Wednesday, January 17, 2018

The life of Charles Dickens

Leaving out the women in Dickens's life made appreciation easier.
Claire Tomalin, Charles Dickens: A Life

Charles Dickens was an extraordinary man, but he had one ordinary fault: He always thought he was right and everybody else was wrong. He could be blind to his own failings, and as Claire Tomalin suggests near the end of her biography of the great Victorian writer, those failings often had to do with women.

He kept his wife, Catherine, almost constantly pregnant, and after she had given birth to 10 children, most of whom (especially the sons) he didn't want, he abandoned her and took up with an actress, Ellen Ternan. Even while still living with Catherine he preferred the company of her sisters, one of whom managed his household affairs for the rest of his life. When another sister died young, he was so heartbroken he openly declared he wanted someday to be buried beside her.

Dickens had other failings as well. He would break contracts and friendships while blaming the other party. If a friend stayed friends with his former friends (or his wife) he no longer considered them his friends. He sent his sons, at a young age, to faraway places, including India and Australia, seemingly just to be rid of them. Yet he was not altogether blind to his sins, for he once said he saw himself in all of his characters, the bad ones as well as the noble ones.

For all his weaknesses, Dickens worked for good to an amazing degree. In his fiction he campaigned on behalf of orphans, child workers, fallen women, the poor and the sick. Social betterment was also his goal as a journalist and as a citizen. For several years, with the help of a wealthy donor, he ran a home to rehabilitate young prostitutes.

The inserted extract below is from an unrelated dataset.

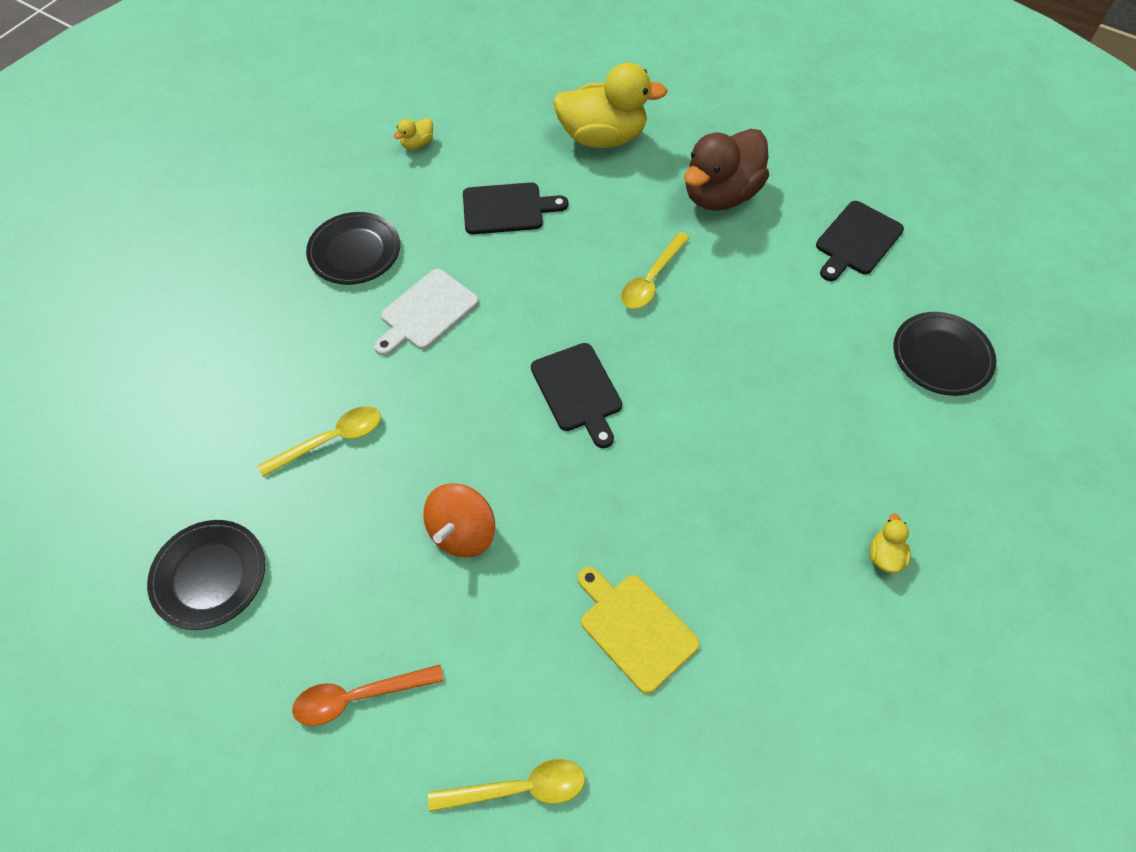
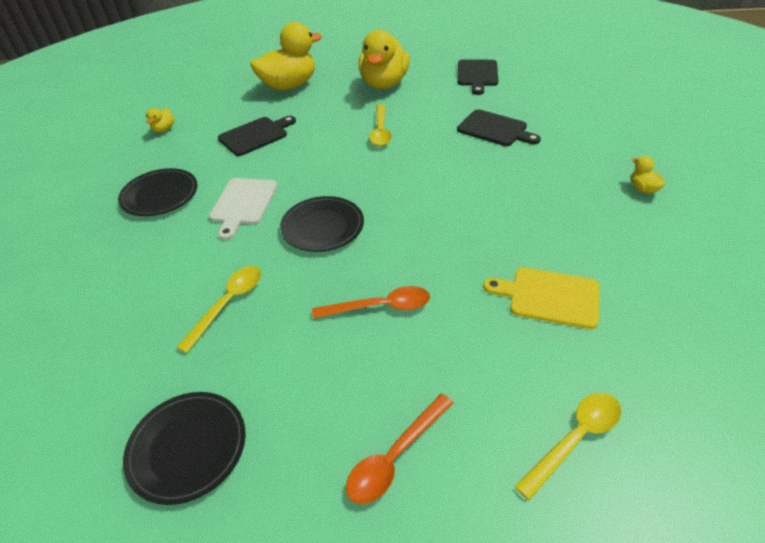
camera: 30 degrees left, 15 degrees down
(462, 532) = (380, 307): orange spinning top -> orange spoon
(578, 391) = (387, 198): black cutting board -> black cutting board (495, 129)
(720, 195) = (384, 84): brown duck -> yellow duck
(941, 357) = (571, 100): black plate -> black plate (322, 227)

Except for his youngest son, who became a successful lawyer, his many sons proved to be failures. For all his impatience with them, Dickens paid their debts and tried to find jobs for them. He also supported his wife and her sisters, his daughters, Ellen Ternan and her sisters and various servants besides. That he worked so hard as a novelist, as a journalist and as a public speaker, giving readings of his work, had to do not just with his personality but also with his need to pay his bills.

Tomalin's book, published in 2011 in time for the bicentennial of Dickens's birth in 2012, covers in detail each of the author's major books, most of which were serialized in magazines, including his own magazines. She writes of his extraordinary friendships, including with Wilkie Collins and many other major literary figures of the time, his love of the theater (he could have been a successful actor had not writing proved more lucrative), his annual Christmas stories, his travels (including two trips to the United States) and the many other aspects of his short but full life.

Clearly, Tomalin admires him greatly, especially when she can ignore the women.